- [Text passage]
○ ○ ○ ○
When I decided to preach a sermon on angels, I found practically nothing in my library. Upon investigation I soon discovered that little had been written on the subject in this century. This seemed a strange and ominous omission. Bookstores and libraries have shelves of books on demons, the occult and the devil. Why was the devil getting so much more attention from writers than angels? Some people seem to put the devil on a par with God. Actually, Satan is a fallen angel.
The Bible teaches that angels intervene in the affairs of nations. God often uses them to execute judgment on nations. They guide, comfort and provide for the people of God in the midst of suffering and persecution. Martin Luther once said in Table Talk, "An angel is a spiritual creature without a body created by God for the service of christendom and the church."
In the midst of a world which seems destined to live in a perpetual state of crisis, the subject of angels will be of great comfort and inspiration to believers in God - and a challenge to unbelievers to believe.
"He will give his angels charge of you, to guard you in all your ways" (Psalm 91:11, RSV).
In the early days of World Ware II, Britain's air force saved it from invasion and defeat. In her book, Tell No Man, Adela Rogers St. John describes a strange aspect of that weeks-long air war. Her information comes from a celebration held some months after the war, honoring Air Chief Marshal Lord Hugh Dowding. The King, the Prime Minister and scores of dignitaries were there. In his remarks, the Air Chief Marshal recounted the story of his legendary conflict where his pitifully small complement of men rarely slept, and their planes never stopped flying. He told about airmen on a mission who, having been hit, were either incapacitated or dead. Yet their planes kept flying and fighting; in fact, on occasion pilots in other planes would see a figure still operating the controls. What was the explanation? The Air Chief Marshal said he believed angels had actually flown some of the planes whose pilots sat dead in their cockpits.
The Reverend John G. Paton, pioneer missionary in the New Hebrides Islands, told a thrilling story involving the protective care of angels. Hostile natives surrounded his mission headquarters one night, intent on burning the Patons out and killing them. John Paton and his wife prayed all during that terror-filled night that God would deliver them. When daylight came they were amazed to see that, unaccountably, the attackers had left. They thanked God for delivering them.
○ ○ ○ ○
- [Aim A] Rewrite the passage on angels from "The Bible teaches" to "(Psalm 91:11, RSV).", putting "hardship" in place of "persecution".
- [Aim B]
Decide whether each statement agrees with the passage on angels. Answer yes or no, and quote the words of the passage that settle it.
(i) The writer's library held plenty of books on angels.
(ii) The Air Chief Marshal believed angels had flown some of the planes.
(iii) The Patons ran from their mission headquarters before daylight.
- [Aim C]
Answer these questions from the passage on angels:
(i) Who was honored at the celebration that Tell No Man draws on?
(ii) Where did John G. Paton serve as a pioneer missionary?
(iii) Which Bible verse does the passage quote?
The material that comes after this has nothing to do with the work here.

- [Stored data]
○ ○ ○ ○
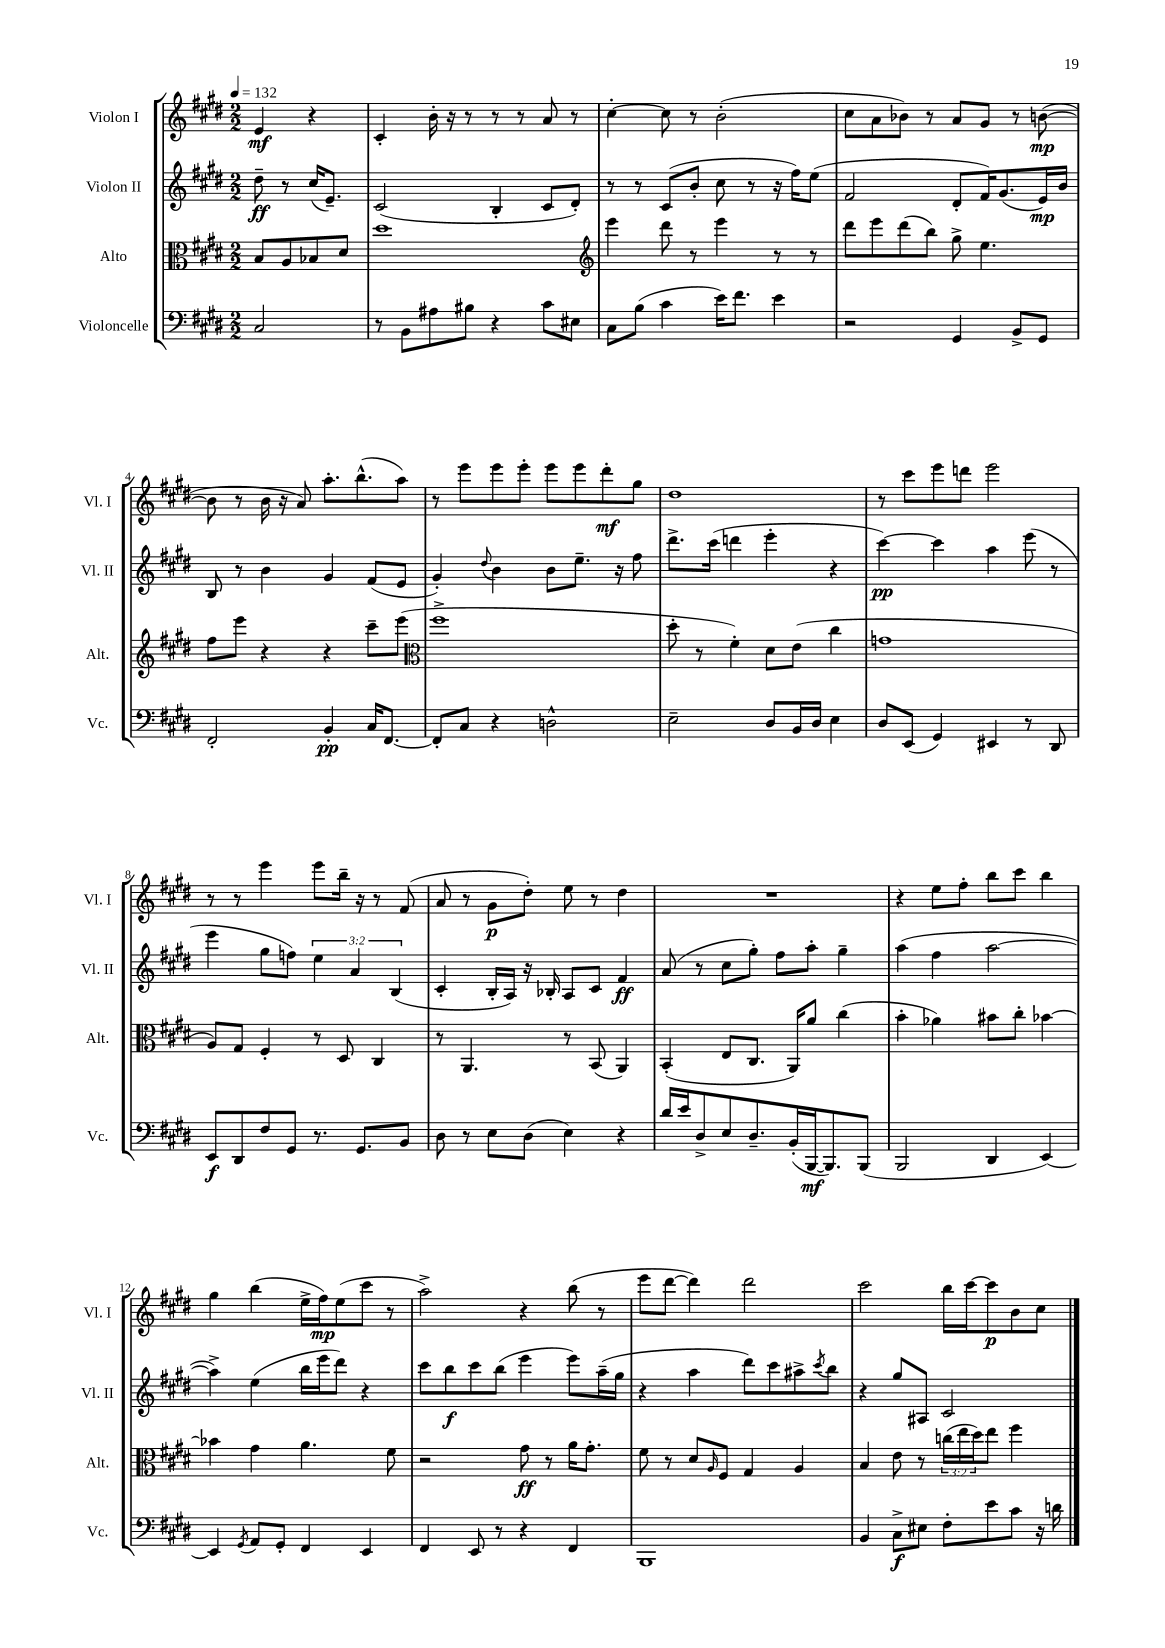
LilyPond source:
○ ○ ○ ○
- [Worked answer A]
The Bible teaches that angels intervene in the affairs of nations. God often uses them to execute judgment on nations. They guide, comfort and provide for the people of God in the midst of suffering and hardship. Martin Luther once said in Table Talk, "An angel is a spiritual creature without a body created by God for the service of christendom and the church."
In the midst of a world which seems destined to live in a perpetual state of crisis, the subject of angels will be of great comfort and inspiration to believers in God - and a challenge to unbelievers to believe.
"He will give his angels charge of you, to guard you in all your ways" (Psalm 91:11, RSV).

- [Worked answer B]
(i) No: "I found practically nothing in my library."
(ii) Yes: "The Air Chief Marshal said he believed angels had actually flown some of the planes whose pilots sat dead in their cockpits."
(iii) No: "When daylight came they were amazed to see that, unaccountably, the attackers had left."

- [Worked answer C]
(i) Air Chief Marshal Lord Hugh Dowding
(ii) The New Hebrides Islands
(iii) Psalm 91:11, RSV